Yea, rang where Simois' waters flow,
For Atreus' sons was its weal made woe810
For the fruit of the curse sown long ago,
When on Tantalus' sons came, misery-breeding,
The strife for the lamb of the golden fleece,—
Breeding a banquet, with horrors spread,
For the which was the blood of a king's babes shed,
Whence murder, tracking the footsteps red
Of murder, haunts with the wound aye bleeding
The Atreides twain without surcease.

(Ant.)

O deed fair-seeming, O deed unholy!—
With hand steel-armed through the throat to shear
Of a mother, and unto the sun to show
The blade dark-crimsoned with murder's blow!—820
Though vile, though frantic as madness-throe
Was the mother's crime, the transgressors' folly.[1]
Ah, Tyndareus' daughter, in frenzied fear
Of death, shrieked, shrieked in her anguish dread,
"Son, slaying thy mother, the right dost thou tread
Under foot!
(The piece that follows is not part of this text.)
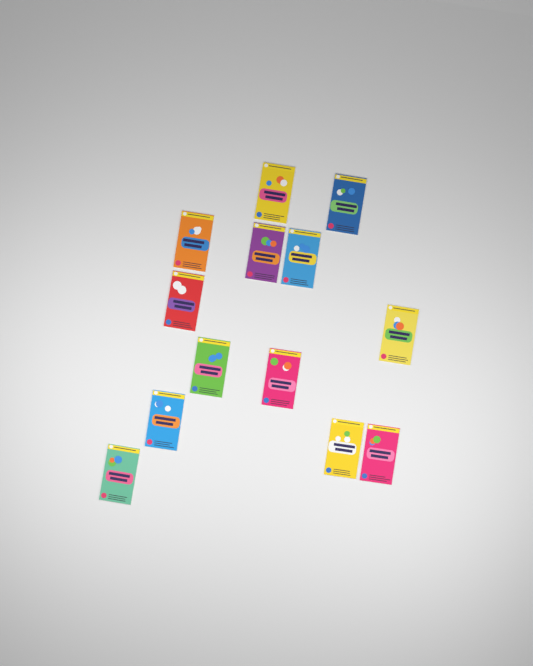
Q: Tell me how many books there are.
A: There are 13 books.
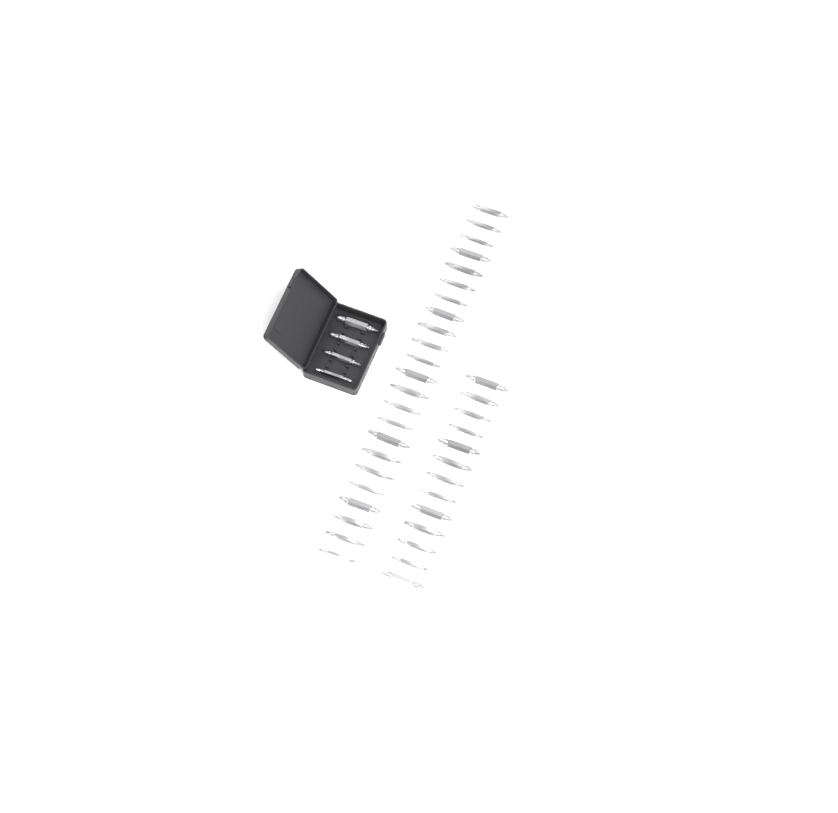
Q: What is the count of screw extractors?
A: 40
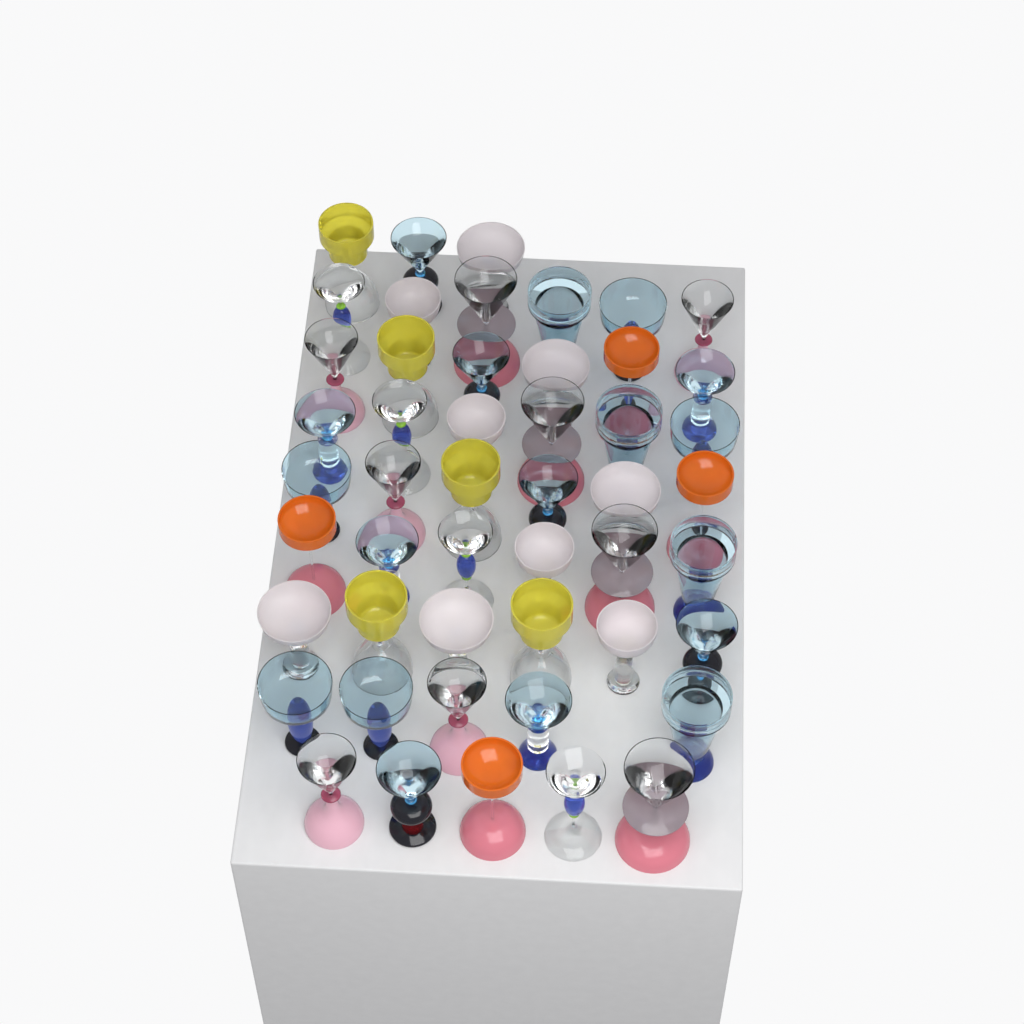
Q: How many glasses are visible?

O beware lest thy grace to the dead,
Thy sire, in dishonour enwrap thee wholly,
As a fire that for ever thy name shall sear!"830

(Epode.)

What affliction were greater, what cause of weeping,
What pitiful sorrow in any land,
Than a son in the blood of a mother steeping
His hand? How in madness's bacchanal leaping
He is whirled, for the deed that was wrought of his hand,

  1. i.e. That of the adulterous pair Klytemnestra and Aegisthus.